--- Begin Page ---

Standards for Acceptable Metric Values

We determine the acceptable range of values for each metric using those values drawn from the following list of 9 "good" texts. These are texts generally accepted to be strong writing:

Jonathan Swift - A Modest Proposal (1729)
Emily Bronte - Wuthering Heights (1847)
Charles Dickens - A Tale of Two Cities (1859)
Mark Twain - Huckleberry Finn (1884)
Jack London - The Call of the Wild (1903)
F. Scott Fitzgerald - The Great Gatsby (1925)
J.R.R. Tolkien - The Hobbit (1937)
E.B. White - Charlotte's Web (1952)
Chuck Palahniuk - Fight Club (1996)

This list was not generated using any specific formula. Rather, it was softly determined with the goal of covering a relatively wide range of good writing. I did, however, take care to include Charlotte's Web, so as to have a sample of E.B. White's own writing in the acceptable corpus.

--- End Page ---
--- Begin Given entries ---

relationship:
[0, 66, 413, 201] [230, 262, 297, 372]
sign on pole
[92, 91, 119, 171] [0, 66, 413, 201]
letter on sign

--- End Given entries ---

Stated problem A —
Answer these questions from the passage on acceptable metric values:
(i) How many "good" texts does the list contain?
(ii) Which text on the list carries the year 1847?
(iii) According to the passage, why was Charlotte's Web included?
Stated problem B —
Return the portion of the passage on acceptable metric values starting at "Mark Twain - Huckleberry" and ending at "the acceptable corpus.", copied without change.
The data above are not required for this work.

Exercise response A —
(i) Nine.
(ii) Wuthering Heights, by Emily Bronte.
(iii) To have a sample of E.B. White's own writing in the acceptable corpus.

Exercise response B —
Mark Twain - Huckleberry Finn (1884)
Jack London - The Call of the Wild (1903)
F. Scott Fitzgerald - The Great Gatsby (1925)
J.R.R. Tolkien - The Hobbit (1937)
E.B. White - Charlotte's Web (1952)
Chuck Palahniuk - Fight Club (1996)

This list was not generated using any specific formula. Rather, it was softly determined with the goal of covering a relatively wide range of good writing. I did, however, take care to include Charlotte's Web, so as to have a sample of E.B. White's own writing in the acceptable corpus.